■ Problem to work on
All lines in the records that carry the string "figure" are to be shown.

■ Supplied material
Start of Block

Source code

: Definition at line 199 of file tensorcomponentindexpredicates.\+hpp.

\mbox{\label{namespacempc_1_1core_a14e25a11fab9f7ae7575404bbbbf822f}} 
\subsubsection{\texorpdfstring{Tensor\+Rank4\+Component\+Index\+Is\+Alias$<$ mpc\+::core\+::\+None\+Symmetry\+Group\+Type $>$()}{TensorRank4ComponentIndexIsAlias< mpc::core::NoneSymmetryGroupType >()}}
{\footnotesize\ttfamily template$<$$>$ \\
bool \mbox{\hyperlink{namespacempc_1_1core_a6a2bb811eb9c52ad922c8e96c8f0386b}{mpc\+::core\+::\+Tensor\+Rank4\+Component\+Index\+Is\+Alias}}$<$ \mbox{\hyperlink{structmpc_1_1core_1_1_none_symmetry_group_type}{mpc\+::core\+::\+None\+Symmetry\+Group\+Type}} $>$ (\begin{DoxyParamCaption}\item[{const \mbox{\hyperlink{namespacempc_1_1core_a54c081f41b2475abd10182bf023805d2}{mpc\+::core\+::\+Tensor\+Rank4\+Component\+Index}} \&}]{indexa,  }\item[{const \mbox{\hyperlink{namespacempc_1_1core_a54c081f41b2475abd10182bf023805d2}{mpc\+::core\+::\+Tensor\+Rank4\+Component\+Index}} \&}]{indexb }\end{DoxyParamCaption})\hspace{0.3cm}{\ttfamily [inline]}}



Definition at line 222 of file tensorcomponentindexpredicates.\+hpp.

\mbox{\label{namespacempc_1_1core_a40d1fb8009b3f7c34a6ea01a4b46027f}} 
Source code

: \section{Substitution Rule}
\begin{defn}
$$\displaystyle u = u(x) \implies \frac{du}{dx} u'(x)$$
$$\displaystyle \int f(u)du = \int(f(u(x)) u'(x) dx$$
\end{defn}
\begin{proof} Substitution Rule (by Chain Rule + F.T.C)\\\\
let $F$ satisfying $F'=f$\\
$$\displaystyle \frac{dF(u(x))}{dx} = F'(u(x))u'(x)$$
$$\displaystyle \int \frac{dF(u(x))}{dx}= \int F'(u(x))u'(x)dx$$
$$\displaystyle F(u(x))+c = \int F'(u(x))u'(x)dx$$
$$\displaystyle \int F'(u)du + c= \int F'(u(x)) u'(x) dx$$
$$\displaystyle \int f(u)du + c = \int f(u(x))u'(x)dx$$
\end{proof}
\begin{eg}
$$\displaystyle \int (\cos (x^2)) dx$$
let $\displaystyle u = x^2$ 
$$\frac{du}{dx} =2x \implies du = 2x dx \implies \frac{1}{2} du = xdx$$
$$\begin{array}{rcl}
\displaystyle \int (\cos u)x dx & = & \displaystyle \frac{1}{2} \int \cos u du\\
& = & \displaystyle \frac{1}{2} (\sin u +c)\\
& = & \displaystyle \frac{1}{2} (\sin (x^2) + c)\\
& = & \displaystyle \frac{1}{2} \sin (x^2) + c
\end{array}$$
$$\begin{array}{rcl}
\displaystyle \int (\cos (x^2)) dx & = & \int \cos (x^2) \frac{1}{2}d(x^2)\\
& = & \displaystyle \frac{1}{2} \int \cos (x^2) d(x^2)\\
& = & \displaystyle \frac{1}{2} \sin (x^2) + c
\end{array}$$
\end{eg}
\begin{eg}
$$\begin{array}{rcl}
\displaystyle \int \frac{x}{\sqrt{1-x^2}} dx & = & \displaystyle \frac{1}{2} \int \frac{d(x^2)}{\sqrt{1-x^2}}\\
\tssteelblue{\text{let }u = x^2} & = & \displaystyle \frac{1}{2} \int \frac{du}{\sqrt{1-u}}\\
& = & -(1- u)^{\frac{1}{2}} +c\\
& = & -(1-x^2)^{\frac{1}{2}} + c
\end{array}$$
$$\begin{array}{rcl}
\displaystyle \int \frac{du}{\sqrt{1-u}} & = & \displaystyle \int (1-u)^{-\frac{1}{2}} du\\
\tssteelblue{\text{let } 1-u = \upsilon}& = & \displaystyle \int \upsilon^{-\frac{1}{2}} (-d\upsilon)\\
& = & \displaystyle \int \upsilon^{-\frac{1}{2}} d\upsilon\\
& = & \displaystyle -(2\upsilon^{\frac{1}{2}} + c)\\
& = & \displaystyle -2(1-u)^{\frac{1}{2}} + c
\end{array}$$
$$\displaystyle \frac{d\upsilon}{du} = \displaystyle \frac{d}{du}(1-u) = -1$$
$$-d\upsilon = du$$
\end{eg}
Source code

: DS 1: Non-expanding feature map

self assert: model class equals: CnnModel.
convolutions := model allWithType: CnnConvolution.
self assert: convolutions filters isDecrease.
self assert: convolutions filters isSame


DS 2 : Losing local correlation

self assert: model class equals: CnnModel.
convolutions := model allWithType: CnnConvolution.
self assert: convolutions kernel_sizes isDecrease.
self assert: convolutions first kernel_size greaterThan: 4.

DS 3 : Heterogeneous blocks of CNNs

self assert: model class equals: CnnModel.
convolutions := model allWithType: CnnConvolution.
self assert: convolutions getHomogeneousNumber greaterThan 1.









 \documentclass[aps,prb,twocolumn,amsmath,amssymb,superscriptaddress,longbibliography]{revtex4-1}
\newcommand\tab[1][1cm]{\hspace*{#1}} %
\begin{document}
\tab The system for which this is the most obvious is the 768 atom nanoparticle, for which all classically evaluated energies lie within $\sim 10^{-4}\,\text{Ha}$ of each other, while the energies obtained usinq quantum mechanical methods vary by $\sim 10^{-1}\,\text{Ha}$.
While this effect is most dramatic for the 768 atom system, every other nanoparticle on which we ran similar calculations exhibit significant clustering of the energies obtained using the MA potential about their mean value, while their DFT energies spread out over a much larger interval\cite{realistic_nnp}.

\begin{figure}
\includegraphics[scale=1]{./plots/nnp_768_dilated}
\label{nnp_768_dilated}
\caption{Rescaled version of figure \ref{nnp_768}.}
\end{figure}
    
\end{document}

End of Block

■ The completed task
\begin{figure}
\caption{Rescaled version of figure \ref{nnp_768}.}
\end{figure}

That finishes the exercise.